Feedburner, Inc.
- Company type: Subsidiary
- Website type: Web feed management
- Parent: Google
- Website: feedburner.google.com
- Launched: February 29, 2004; 22 years ago
- Current status: Active

= FeedBurner =

Email notification system for blogs, made by Google

Feedburner, Inc. is a web feed management service primarily for monetizing RSS feeds, primarily by inserting targeted advertisements into them. It was founded in 2004 and acquired by Google in 2007.

==Services==
Services provided to publishers include traffic analysis and an optional advertising system. Though it initially was not clear whether advertising would be well-suited to the RSS format, authors now choose to include advertising in two-thirds of FeedBurner's feeds. Users can find out how many people have subscribed to their feeds and with what service/program they subscribed.
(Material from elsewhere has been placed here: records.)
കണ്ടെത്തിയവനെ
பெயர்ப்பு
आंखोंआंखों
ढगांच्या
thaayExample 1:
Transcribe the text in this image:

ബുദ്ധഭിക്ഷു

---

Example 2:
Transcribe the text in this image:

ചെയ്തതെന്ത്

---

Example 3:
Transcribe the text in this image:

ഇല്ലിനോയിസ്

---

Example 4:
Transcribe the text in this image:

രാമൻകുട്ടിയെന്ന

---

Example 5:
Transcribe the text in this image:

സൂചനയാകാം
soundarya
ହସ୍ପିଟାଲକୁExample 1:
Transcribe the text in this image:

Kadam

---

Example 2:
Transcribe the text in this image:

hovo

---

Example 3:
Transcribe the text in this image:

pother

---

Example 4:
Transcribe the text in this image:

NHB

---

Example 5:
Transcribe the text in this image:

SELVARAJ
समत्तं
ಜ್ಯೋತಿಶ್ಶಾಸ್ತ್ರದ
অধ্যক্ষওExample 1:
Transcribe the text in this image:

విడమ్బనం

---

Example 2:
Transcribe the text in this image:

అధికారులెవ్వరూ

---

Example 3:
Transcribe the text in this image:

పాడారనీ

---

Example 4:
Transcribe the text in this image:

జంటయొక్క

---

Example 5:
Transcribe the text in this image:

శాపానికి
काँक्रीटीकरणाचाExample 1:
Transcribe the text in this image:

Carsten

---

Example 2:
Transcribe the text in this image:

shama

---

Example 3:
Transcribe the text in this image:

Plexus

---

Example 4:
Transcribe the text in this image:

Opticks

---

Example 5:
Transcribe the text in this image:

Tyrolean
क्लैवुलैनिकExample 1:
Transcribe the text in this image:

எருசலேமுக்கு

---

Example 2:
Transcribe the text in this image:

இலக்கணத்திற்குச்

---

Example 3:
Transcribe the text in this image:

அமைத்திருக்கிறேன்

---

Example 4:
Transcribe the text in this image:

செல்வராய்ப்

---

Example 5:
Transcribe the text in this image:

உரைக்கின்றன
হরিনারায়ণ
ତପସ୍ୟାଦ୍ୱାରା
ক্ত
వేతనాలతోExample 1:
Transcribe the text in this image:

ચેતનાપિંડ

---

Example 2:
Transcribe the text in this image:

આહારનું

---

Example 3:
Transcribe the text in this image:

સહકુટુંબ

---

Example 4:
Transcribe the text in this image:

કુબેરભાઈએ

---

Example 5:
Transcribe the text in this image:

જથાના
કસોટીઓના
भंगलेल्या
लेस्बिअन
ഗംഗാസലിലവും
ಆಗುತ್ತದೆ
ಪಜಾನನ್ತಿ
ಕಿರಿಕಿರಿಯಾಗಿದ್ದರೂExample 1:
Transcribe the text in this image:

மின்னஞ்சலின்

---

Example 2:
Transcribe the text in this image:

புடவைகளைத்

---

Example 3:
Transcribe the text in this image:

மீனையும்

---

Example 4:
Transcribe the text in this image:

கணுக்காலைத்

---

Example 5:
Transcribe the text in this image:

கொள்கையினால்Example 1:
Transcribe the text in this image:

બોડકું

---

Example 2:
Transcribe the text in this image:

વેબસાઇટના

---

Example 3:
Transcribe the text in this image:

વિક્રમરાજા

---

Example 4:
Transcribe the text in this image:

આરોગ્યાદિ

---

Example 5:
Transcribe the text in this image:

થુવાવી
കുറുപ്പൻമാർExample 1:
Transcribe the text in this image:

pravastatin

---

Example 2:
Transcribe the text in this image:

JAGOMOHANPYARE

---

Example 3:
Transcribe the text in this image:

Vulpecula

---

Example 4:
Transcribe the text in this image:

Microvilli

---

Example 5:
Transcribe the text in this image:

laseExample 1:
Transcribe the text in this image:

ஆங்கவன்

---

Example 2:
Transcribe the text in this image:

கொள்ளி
Feedburner replaces an ordinary RSS feed by a modified feed; the original feed becomes a private feed that only Feedburner can access. Apart from advertising, published feeds are modified in several ways, including automatic links to Digg and del.icio.us, and "splicing" information from multiple feeds. FeedBurner originally offered application programming interfaces (APIs) to allow other software to interact with it, but as of October 2012 no longer does. As of August 4, 2008 (the last time statistics were released), FeedBurner hosted 1,993,406 feeds for 1,125,264 publishers, including 249,728 podcast and videocast feeds.

==History==

FeedBurner was founded in 2004 by Dick Costolo, Eric Lunt, Steve Olechowski, and Matt Shobe. The four founders were consultants together at Andersen Consulting (now Accenture).
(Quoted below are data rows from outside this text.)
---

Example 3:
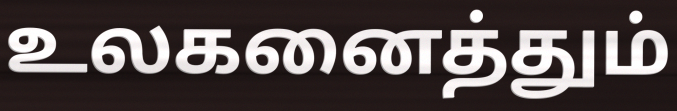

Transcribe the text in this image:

உலகனைத்தும்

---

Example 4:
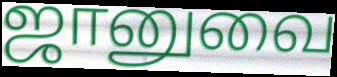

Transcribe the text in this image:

ஜானுவை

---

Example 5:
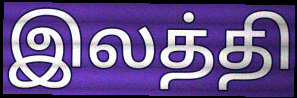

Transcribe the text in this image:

இலத்திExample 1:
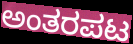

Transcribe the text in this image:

ಅಂತರಪಟ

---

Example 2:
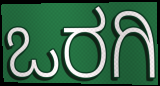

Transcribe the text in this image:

ಒರಗಿ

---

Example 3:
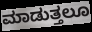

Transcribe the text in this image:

ಮಾಡುತ್ತಲೂ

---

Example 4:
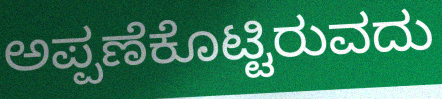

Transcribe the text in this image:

ಅಪ್ಪಣೆಕೊಟ್ಟಿರುವದು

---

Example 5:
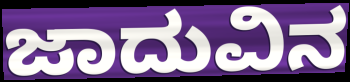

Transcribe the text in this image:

ಜಾದುವಿನ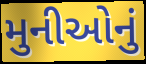
મુનીઓનુંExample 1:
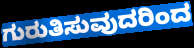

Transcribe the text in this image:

ಗುರುತಿಸುವುದರಿಂದ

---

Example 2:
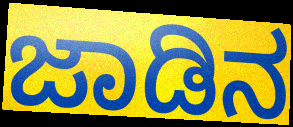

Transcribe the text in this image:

ಜಾಡಿನ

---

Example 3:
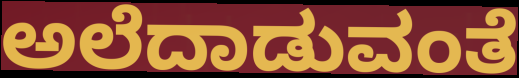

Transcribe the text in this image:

ಅಲೆದಾಡುವಂತೆ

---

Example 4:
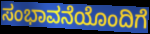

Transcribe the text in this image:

ಸಂಭಾವನೆಯೊಂದಿಗೆ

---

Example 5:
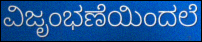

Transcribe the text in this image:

ವಿಜೃಂಭಣೆಯಿಂದಲೆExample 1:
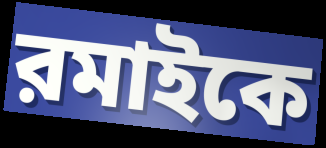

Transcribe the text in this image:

রমাইকে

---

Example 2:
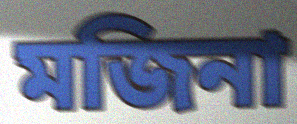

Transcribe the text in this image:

মজিনা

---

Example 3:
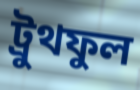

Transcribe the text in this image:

ট্রুথফুল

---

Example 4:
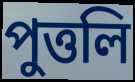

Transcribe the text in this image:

পুত্তলি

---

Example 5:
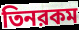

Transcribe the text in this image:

তিনরকমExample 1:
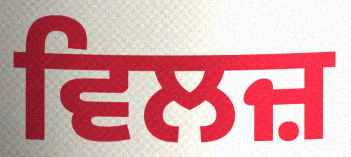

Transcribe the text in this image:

ਵਿਲਜ਼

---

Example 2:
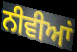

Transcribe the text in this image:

ਨੀਵੀਆਂ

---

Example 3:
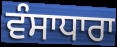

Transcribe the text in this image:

ਵੰਸਾਧਾਰਾ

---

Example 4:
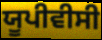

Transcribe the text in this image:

ਯੂਪੀਵੀਸੀ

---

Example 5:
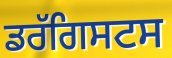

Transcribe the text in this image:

ਡਰੱਗਿਸਟਸ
On June 3, 2007, FeedBurner was acquired by Google for a rumored price of $100 million. One month later, two of their popular "Pro" services (MyBrand and TotalStats) were made free to all users.

On May 26, 2011, Google announced that the FeedBurner APIs were deprecated. Google shut down the APIs on October 20, 2012.
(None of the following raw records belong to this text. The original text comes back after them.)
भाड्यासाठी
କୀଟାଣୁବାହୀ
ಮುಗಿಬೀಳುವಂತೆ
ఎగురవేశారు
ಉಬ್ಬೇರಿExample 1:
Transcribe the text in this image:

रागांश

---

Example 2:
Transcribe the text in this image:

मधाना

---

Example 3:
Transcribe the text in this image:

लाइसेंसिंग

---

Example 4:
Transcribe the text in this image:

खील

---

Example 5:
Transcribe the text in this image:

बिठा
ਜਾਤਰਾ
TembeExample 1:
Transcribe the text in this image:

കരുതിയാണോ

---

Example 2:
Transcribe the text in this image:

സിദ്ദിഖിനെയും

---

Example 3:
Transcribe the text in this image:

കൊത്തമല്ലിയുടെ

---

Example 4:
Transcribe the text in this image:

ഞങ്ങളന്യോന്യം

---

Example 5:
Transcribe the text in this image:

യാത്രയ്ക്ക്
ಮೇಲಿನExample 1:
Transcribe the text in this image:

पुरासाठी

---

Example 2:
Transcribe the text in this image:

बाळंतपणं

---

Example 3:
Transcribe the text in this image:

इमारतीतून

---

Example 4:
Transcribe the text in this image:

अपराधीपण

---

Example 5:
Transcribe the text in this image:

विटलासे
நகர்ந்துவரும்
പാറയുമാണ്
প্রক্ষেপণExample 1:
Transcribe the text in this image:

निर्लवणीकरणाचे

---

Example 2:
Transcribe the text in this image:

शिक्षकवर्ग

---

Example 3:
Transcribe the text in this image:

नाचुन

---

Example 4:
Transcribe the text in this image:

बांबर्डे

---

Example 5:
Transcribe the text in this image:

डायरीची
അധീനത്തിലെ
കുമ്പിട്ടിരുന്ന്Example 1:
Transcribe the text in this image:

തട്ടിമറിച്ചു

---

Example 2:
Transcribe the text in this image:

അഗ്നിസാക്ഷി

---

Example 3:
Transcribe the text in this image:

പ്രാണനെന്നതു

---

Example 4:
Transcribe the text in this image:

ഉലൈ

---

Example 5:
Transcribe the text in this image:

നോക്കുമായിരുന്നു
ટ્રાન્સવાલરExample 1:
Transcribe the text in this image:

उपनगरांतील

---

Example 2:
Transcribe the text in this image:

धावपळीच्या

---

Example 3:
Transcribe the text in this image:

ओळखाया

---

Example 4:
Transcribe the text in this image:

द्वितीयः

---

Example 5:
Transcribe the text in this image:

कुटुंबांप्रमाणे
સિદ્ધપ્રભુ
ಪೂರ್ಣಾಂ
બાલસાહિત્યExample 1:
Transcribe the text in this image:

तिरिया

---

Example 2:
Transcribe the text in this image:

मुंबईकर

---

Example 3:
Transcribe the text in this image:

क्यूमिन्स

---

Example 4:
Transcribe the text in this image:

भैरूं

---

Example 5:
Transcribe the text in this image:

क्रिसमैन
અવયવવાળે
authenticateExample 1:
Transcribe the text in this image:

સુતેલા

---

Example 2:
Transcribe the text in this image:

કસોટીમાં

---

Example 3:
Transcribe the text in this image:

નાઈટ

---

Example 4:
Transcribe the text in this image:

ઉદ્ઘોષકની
Google terminated AdSense for Feeds on October 2, 2012 and shut it down on December 3, 2012.

On April 14, 2021, Google announced they would migrate FeedBurner to new infrastructure but remove "non-core" functionality including email subscriptions, browser-friendly viewing, and password-protection. This was originally scheduled for July 2021 but did not occur until July 2022.